Gogo Inc. pitches revamp for service in the sky
‘The business model has to change,’ firm’s CEO says of inflight connectivity service
DALLAS— It took a mere decade for surfing the internet up in the air to shift from novelty offering to essential service. Yet for Gogo Inc., the largest provider in the field, selling an amenity that almost everyone wants has, oddly, become a business that stinks.
The company operates two units, one focused on business aviation and the other on commercial airlines. The latter has brought Gogo a slew of fiscal and operational headaches. Its stock has plunged more than 50 per cent this year, hitting a record low July 9 after Guggenheim Partners cut its estimates for the company, which in May tossed out earlier assessments pending a comprehensive review of its business strategy.
Even worse, Gogo is shadowed by about $1 billion (U.S.) in debt and has become a favourite of short sellers, who hold 60 per cent of its share float, according to financial analytics firm S3 Partners. A muchanticipated announcement of a planned company revamp failed to sway markets Friday as GoGo fell 8 per cent to $4.43 in morning trading.
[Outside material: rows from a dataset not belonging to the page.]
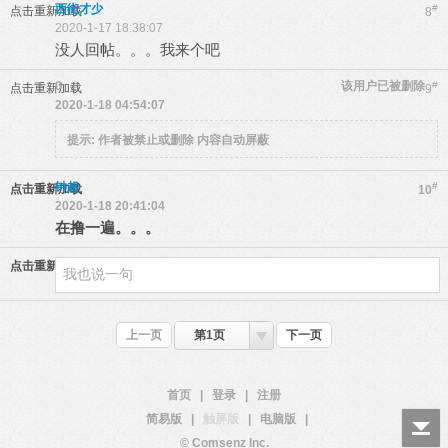
西街才少
#
点击重新加载
8
2020-1-17 18:38:07
没人回帖。。。我来个吧
0
该用户已被删除
#
点击重新加载
9
2020-1-18 04:54:07
提示:
作者被禁止或删除 内容自动屏蔽
钟超
#
点击重新加载
10
2020-1-18 20:41:04
在撸一遍。。。
点击重新加载
上一页
第1页
下一页
首页
|
登录
|
注册
简易版
|
触屏版
|
电脑版
|
© Comsenz Inc.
In many respects, what the product’s airlines and millions of their customers want — web access that’s as fast and simple — was built on a business model that no longer works. For years, carriers managed to pay almost nothing when they agreed to equip aircraft with Wi-Fi as Gogo and others raced to sign up as many customers as possible. It was the classic “spend-money-to-make-money” proposition, but the money-making has typically fallen short, especially for Gogo.
“Most of the competition has the same problems we do in that they’re running losses on this business,” CEO Oakleigh Thorne said Thursday. “And in our conversations with airlines, they are very focused now on their inflight connectivity and they realize that that business model is not sustainable. And if they want to still have quality inflight connectivity providers, then the business model has to change.”
Thorne, a private equity investor, is Gogo’s largest shareholder with an almost 30-percent stake worth $125.7 million. He took over in March when Gogo’s board jettisoned former CEO Michael Small.
Gogo’s future hangs very much on the success of its 2Ku satellite broadband service, an upgrade from the far slower ground-based system that has bedevilled millions of air travellers. But the initial installations at Delta Air Lines Inc., the largest customer to date, and other carriers came with glitches when de-icing fluid sprayed onto aircraft this winter seeped into the Gogo domes, marring its service.
U.S. restrictions on sales by Chinese telecommunications company ZTE Corp. also weighed on Gogo, which had planned to purchase equipment from the company for its next-generation air-to-ground system. The Trump administration has softened aspects of its curbs on ZTE, and the firm is working to comply with U.S. rules. On Thursday, Gogo announced it’s considering splitting into two companies, although Thorne said he views the airline and business aviation units as highly complementary. The board wants to explore whether shareholders might benefit if it pursued “any of the suggested relationships or transactions or others suggested by third parties or conceived by management and its advisers.”